Silver Plachesi: scultura come ricerca estetica ed armoniosa
Matematico e Architetto per mestiere, artista per passione, Silver Plachesi inizia la propria esperienza estetica, all’età di 15 anni, nella bottega del pittore figurativo Forlivese Maceo Casadei. Affina, così, la parte tecnico/pittorica, diventando, presto, suo fedele collaboratore.
La passione per la raccolta di supporti lignei, rifiutati dal mare, nonché la curiosità e l’osservazione delle loro forme, lo spingono ad approfondire ulteriori studi, specifici sulle tecniche scultoree del legno.
La professione lo porta, poi, a trasferirsi da Forlì, città di nascita, alla provincia di Bergamo; lì, persevera nella sua produzione creativa, esponendo i propri elaborati plastici nel contesto di diverse mostre personali, in Emilia-Romagna.

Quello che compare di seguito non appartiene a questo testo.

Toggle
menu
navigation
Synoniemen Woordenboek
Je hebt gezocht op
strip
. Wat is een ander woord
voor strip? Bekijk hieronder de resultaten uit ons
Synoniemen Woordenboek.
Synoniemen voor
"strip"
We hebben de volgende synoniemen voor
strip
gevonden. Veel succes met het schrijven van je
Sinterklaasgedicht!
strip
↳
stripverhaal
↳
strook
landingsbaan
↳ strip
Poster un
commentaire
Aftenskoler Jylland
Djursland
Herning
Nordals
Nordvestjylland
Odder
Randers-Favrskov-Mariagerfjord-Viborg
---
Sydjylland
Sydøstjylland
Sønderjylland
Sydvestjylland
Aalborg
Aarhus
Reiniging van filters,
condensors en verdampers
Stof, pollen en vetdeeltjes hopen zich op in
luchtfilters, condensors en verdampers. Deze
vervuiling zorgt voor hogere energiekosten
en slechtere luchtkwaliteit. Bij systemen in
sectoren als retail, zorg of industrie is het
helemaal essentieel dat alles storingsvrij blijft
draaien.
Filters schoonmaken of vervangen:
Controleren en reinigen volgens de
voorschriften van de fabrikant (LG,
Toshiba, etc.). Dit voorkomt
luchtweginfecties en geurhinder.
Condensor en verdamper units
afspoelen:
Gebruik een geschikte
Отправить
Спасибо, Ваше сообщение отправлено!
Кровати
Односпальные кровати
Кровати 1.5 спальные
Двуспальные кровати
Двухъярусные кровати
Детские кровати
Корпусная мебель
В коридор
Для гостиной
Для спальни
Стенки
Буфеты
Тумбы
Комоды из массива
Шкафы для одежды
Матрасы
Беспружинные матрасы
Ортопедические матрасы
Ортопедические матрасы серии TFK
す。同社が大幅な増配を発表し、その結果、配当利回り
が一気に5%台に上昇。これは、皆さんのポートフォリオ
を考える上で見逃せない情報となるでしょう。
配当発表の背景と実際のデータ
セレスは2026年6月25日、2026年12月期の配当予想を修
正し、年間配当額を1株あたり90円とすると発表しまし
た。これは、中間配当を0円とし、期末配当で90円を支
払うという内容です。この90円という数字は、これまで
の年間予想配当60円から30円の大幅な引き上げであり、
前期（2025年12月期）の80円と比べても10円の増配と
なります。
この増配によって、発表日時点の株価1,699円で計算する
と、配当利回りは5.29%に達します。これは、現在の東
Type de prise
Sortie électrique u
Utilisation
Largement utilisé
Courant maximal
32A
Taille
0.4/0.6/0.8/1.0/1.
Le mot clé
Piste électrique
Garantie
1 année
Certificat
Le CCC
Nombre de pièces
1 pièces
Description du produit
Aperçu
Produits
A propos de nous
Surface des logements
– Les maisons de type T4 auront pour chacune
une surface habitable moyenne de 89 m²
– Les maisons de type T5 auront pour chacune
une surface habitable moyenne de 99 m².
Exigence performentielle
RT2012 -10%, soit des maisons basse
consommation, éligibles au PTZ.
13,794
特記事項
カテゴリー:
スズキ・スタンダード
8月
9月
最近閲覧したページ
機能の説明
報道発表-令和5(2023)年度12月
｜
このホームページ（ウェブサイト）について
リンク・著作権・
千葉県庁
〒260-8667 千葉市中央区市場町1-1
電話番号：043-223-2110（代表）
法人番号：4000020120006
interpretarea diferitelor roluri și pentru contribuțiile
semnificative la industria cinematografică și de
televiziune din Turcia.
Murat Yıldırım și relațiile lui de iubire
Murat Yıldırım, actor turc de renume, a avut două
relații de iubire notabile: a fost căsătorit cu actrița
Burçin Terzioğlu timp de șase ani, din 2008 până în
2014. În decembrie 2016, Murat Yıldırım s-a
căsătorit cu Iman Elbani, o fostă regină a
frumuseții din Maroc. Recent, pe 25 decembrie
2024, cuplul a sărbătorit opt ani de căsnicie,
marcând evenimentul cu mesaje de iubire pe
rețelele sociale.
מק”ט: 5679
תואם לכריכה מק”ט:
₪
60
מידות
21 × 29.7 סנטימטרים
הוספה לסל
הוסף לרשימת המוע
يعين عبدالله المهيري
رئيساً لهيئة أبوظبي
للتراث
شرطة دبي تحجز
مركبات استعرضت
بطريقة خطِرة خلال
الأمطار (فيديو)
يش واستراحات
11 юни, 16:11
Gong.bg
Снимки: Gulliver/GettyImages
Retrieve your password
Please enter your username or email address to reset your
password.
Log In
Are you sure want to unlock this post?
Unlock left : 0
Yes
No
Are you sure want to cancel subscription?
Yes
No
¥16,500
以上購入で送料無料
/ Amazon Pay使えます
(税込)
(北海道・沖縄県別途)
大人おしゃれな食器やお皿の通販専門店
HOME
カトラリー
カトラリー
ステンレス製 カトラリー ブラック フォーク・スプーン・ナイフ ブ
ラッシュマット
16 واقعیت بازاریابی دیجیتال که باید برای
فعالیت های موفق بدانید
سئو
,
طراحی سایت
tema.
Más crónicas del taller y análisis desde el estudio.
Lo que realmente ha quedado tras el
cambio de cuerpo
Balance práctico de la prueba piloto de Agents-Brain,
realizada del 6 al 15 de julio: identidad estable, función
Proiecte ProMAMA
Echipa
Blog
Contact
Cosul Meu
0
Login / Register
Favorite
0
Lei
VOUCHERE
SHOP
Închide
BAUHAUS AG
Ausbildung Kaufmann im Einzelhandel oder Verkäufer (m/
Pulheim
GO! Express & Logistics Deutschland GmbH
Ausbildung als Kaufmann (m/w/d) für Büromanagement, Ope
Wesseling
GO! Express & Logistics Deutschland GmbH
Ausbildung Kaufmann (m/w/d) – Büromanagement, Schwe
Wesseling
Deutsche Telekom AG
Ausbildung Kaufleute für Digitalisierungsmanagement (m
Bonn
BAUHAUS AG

Interrompe, ad un certo punto, la carriera artistica, per diversi anni. Rimane, però, vivo, in lui, l’interesse, rivolto ad ogni forma e oggetto: esso innesca la necessità di ricercare potenzialità intrinseche e alternative anche negli elementi più modesti, per sublimarli, poi, in inedite albe esperienziali.
Tutto ciò riaccende l’ispirata scintilla e il conseguente ritorno alla sfera dell’ingegno; medesimamente, si riappropria della veste di autore.
Silver Plachesi ha, al proprio arco, numerose frecce: gusto, amore per l’indagine delle superfici, capacità progettuali, pittoriche e scultoree, che, sposate ai dettagli, con ironia e con la fantasia, in erba, tipica del bambino, ne valorizza l’estasi.
Un sogno reale lo alluna, invero, nello spazio, raccontato da Collodi: l’artista proietta se stesso, tra le pagine che raccolgono l’esperienza del favoloso burattino nella pancia della balena, e, in questa parallela realtà, si confrontano e confondono molteplici riflessioni importanti.
“La solitudine può portare a forme straordinarie di libertà.” – Fabrizio De André
Come il bimbetto, lo scultore bergamasco trascorrere le giornate nel proprio personale esilio: volontario esule, però, accoglie i detriti che il mare esistenziale rigurgita. Pinocchio attinge ad ogni elemento, pervenutogli grazie alle impetuose acque, e lo utilizza per lumeggiare quella vita buia e anomala, in cui i vecchi riferimenti sono venuti a mancare.
Lo scultore, invece, distoglie, dal sonno, i vecchi corpi, giunti al suo cospetto, sopiti tra ingrigiti pensieri, frantumandone passività e inedia; frange, altresì, l’annosa fisionomia di questi ultimi che, destabilizzati, declinano l’azione, in questo momento transitorio, nell’incertezza.
D’emblée, poi, un guizzo intuitivo, coadiuvato dal suo geniale occhio, individua un’inespressa conoscenza, per loro: l’autore, allora, si appropria, rispettosamente, delle loro radici etimologiche, per destinarle nella sensatezza di fantastiche crasi, fondamenti di una narrazione plastica immaginifica. Il vecchio nome non ha, quindi, più valore: catena, campanello, tasto, sedia… tutto perde la consistenza pregressa e, tra le mani di Silver Plachesi, sorge, ammantato da una diversa personalità.
L’autore vivifica creature, del mondo animale e umano, e le ammannisce su un desco, in cui il sapore metallico, vitreo, e, della materia, in generale, viene raddolcito dalla sua penna; scrive, infatti, episodi singolari e odorosi di visioni fiabesche.
Nel grembo del mammifero, si spegne il vocío sociale e temporale, lo spazio si espande o, al contrario, si comprime, a seconda dei momenti, mentre un’amniotica, liquefatta solitudine nutre quell’arricchimento.
In quel nicchio, accade una catarsi, e per l’autore e per il bambino dal lungo naso, che si dirime con una crescita personale profonda.
Un giaciglio chiuso involve l’idea della prigionia e della coercizione: ambedue gli individui amano quelle pareti, sicché esse gemmano, alfine, come metafora di vera maturazione.
La bugia addiviene a diversa fantasia, come la libertà fisica non coincide, invero, con quella assoluta; tantomeno i limiti fisici descrivono una cella e le proprie sbarre, bensì raccontano di un cancello, che preserva intimità e riserbo.
Eppure quell’assolato cosmo pullula di ogni possibilità…
La verosimiglianza di quei “meccanici frutti” con le originarie ispirazioni catapulta l’osservatore proprio nel suolo di mezzo: qui sogno e quotidiano giocano e coesistono, elargendo sia un piacevole stupore sia un fertile diastema aleatorio, in cui mettere in discussione fermi riferimenti gemma inconsuete verità.